Feb 2, 2010

Asteroid Collision Caught By Hubble Space Telescope

The amazing and now-venerable Hubble Space Telescope has captured an image of an event that, while an extremely common occurrence in our Solar System, has never been caught on camera before by any of our instruments.
Our Solar System has a band of rocks and debris termed the Asteroid Belt, which is located between the orbits of Mars and Jupiter. In this belt there exist countless millions of rocks and aggregate boulders, each spinning around our Sun in their own orbit. Oftentimes, these asteroids glance off of one another, disrupting their orbits. Recently there has been much talk about near-Earth asteroids tracked by NASA and other space agencies. These asteroids all come from the asteroid belt, and are knocked off their orbits and toward our planet's orbit, by collisions such as the one captured by the Hubble.
On January 25th and then again on the 29th, the Hubble Space Telescope captured this striking image. (click image to enlarge)

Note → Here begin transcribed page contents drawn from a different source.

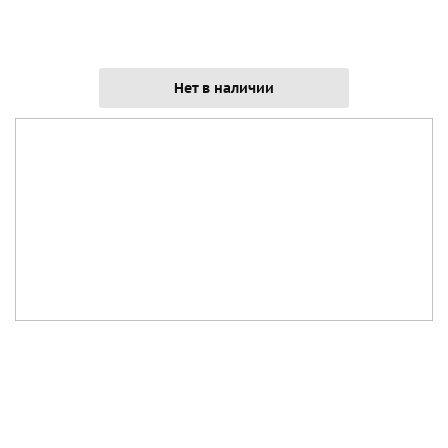
Нет в наличии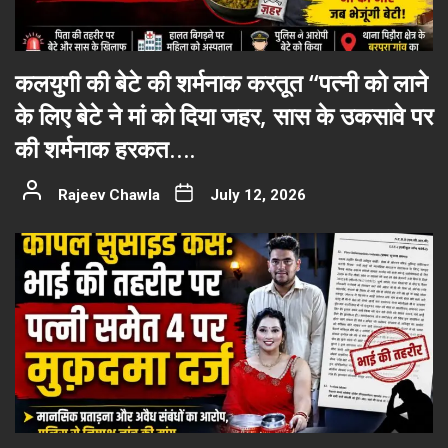
कलयुगी की बेटे की शर्मनाक करतूत “पत्नी को लाने
के लिए बेटे ने मां को दिया जहर, सास के उकसावे पर
की शर्मनाक हरकत….
Rajeev Chawla
July 12, 2026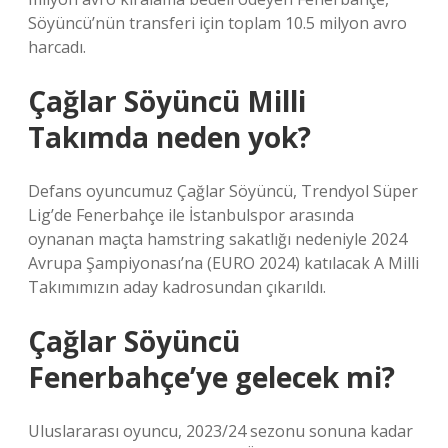
Söyüncü’nün transferi için toplam 10.5 milyon avro
harcadı.
Çağlar Söyüncü Milli
Takımda neden yok?
Defans oyuncumuz Çağlar Söyüncü, Trendyol Süper
Lig’de Fenerbahçe ile İstanbulspor arasında
oynanan maçta hamstring sakatlığı nedeniyle 2024
Avrupa Şampiyonası’na (EURO 2024) katılacak A Milli
Takımımızın aday kadrosundan çıkarıldı.
Çağlar Söyüncü
Fenerbahçe’ye gelecek mi?
Uluslararası oyuncu, 2023/24 sezonu sonuna kadar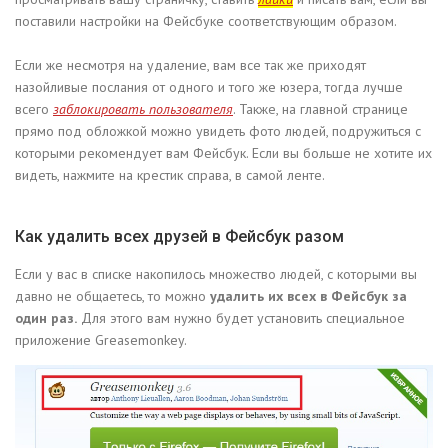
поставили настройки на Фейсбуке соответствующим образом.
Если же несмотря на удаление, вам все так же приходят
назойливые послания от одного и того же юзера, тогда лучше
всего
заблокировать пользователя
. Также, на главной странице
прямо под обложкой можно увидеть фото людей, подружиться с
которыми рекомендует вам Фейсбук. Если вы больше не хотите их
видеть, нажмите на крестик справа, в самой ленте.
Как удалить всех друзей в Фейсбук разом
Если у вас в списке накопилось множество людей, с которыми вы
давно не общаетесь, то можно
удалить их всех в Фейсбук за
один раз.
Для этого вам нужно будет установить специальное
приложение Greasemonkey.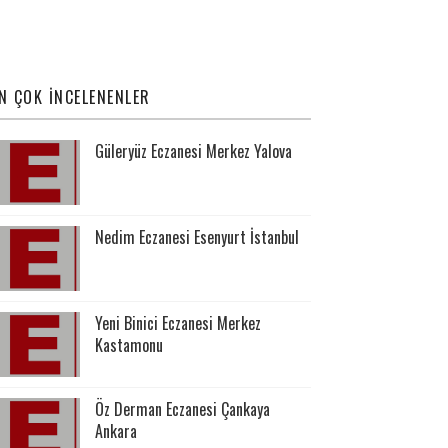
N ÇOK İNCELENENLER
Güleryüz Eczanesi Merkez Yalova
Nedim Eczanesi Esenyurt İstanbul
Yeni Binici Eczanesi Merkez
Kastamonu
Öz Derman Eczanesi Çankaya
Ankara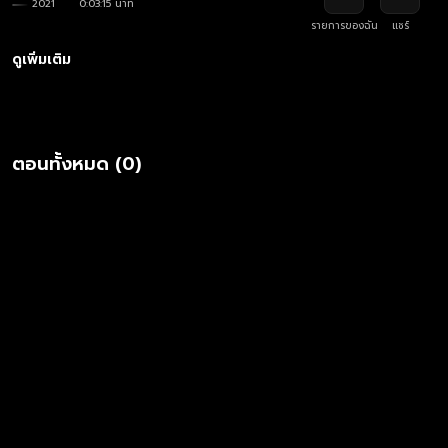
2021
0:03:15 นาที
รายการของฉัน
แชร์
ดูเพิ่มเติม
ตอนทั้งหมด (0)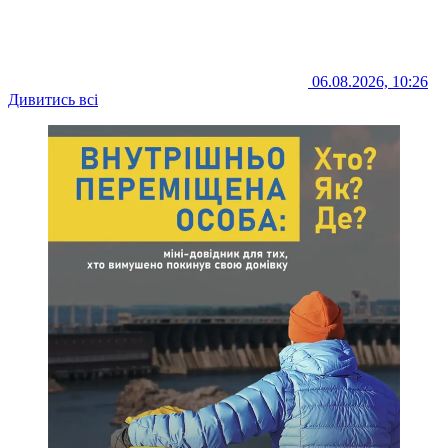
06.08.2026, 10:26
Дивитись всі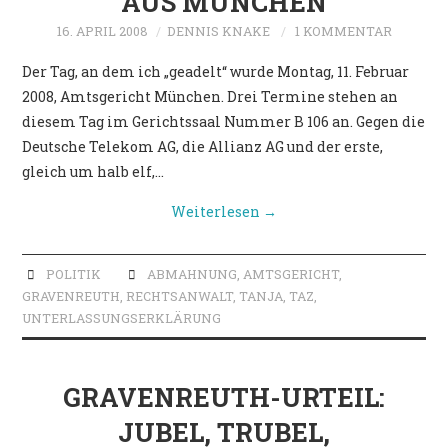
US MÜNCHEN
POLITIK
16. APRIL 2008
DENNIS KNAKE
1 KOMMENTAR
Der Tag, an dem ich „geadelt“ wurde Montag, 11. Februar
2008, Amtsgericht München. Drei Termine stehen an
diesem Tag im Gerichtssaal Nummer B 106 an. Gegen die
Deutsche Telekom AG, die Allianz AG und der erste,
gleich um halb elf,…
Weiterlesen
→
POLITIK
ABMAHNUNG
,
AMTSGERICHT
,
GRAVENREUTH
,
RECHTSANWALT
,
TANJA
,
TAZ
,
UNTERLASSUNGSERKLÄRUNG
GRAVENREUTH-URTEIL:
JUBEL, TRUBEL,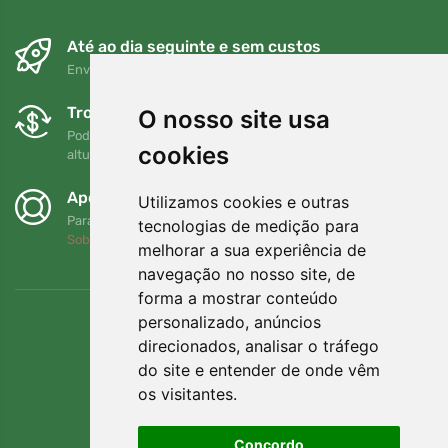
Até ao dia seguinte e sem custos
Envio gratuito para encomendas superiores a 80 EUR
Trocas e devoluções gratuitas
O nosso site usa
Pode devolver ou trocar a sua encomenda em qualquer
cookies
altura no prazo de 90 dias
Apoiamos a Trees.org
Utilizamos cookies e outras
Para cada encomenda plantamos uma árvore! Leia mais
tecnologias de medição para
Sobre nós
.
melhorar a sua experiência de
navegação no nosso site, de
forma a mostrar conteúdo
personalizado, anúncios
direcionados, analisar o tráfego
do site e entender de onde vêm
os visitantes.
Concordo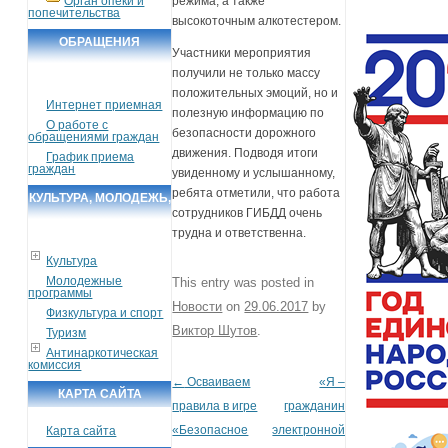
Орган опеки и
режима, а также
попечительства
высокоточным алкотестером.
ОБРАЩЕНИЯ
Участники мероприятия
ГРАЖДАН
получили не только массу
положительных эмоций, но и
Интернет приемная
полезную информацию по
О работе с
безопасности дорожного
обращениями граждан
движения. Подводя итоги
График приема
граждан
увиденному и услышанному,
ребята отметили, что работа
КУЛЬТУРА, МОЛОДЕЖЬ,
сотрудников ГИБДД очень
СПОРТ, ТУРИЗМ
трудна и ответственна.
Культура
Молодежные
This entry was posted in
программы
Новости
on
29.06.2017
by
Физкультура и спорт
Виктор Шутов
.
Туризм
Антинаркотическая
комиссия
←
Осваиваем
«Я –
Post navigation
КАРТА САЙТА
правила в игре
гражданин
«Безопасное
электронной
Карта сайта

Below is the close-up of the image. (click image to enlarge)

What appears to be a drooping "X" shape on the left of the image is the end result of the collission.
Astronomers have long thought the asteroid belt is being ground down because of collisions, but such a head-on crash had never been seen before.
"If this interpretation is correct, two small and previously unknown asteroids recently collided, creating a shower of debris that is being swept back into a tail from the collision site by the pressure of sunlight," said principal investigator David Jewitt, from the University of California at Los Angeles.
At first, astronomers thought what they saw might be a main belt comet, a rare case of a comet orbiting while in the asteroid belt.
But the images taken by Hubble revealed the complex X-pattern of filamentary structures near the object's nucleus.
Jewitt said the filaments are made of dust and gravel. Some of them are being swept back by radiation pressure from sunlight, creating the long, straight dust streaks, he said.
The nucleus of the presumed boom is 460 feet in diameter, NASA said. ( CNN )

Even with the relatively crowded asteroid belt's many inhabitants, capturing an image of a collision is an amazing feat. -FUPPETS- continues to be astounded by the magnificence of the human scientific endeavor.
Can you imagine being asked to point out something just 460 feet in diameter from about 2.7 AU away?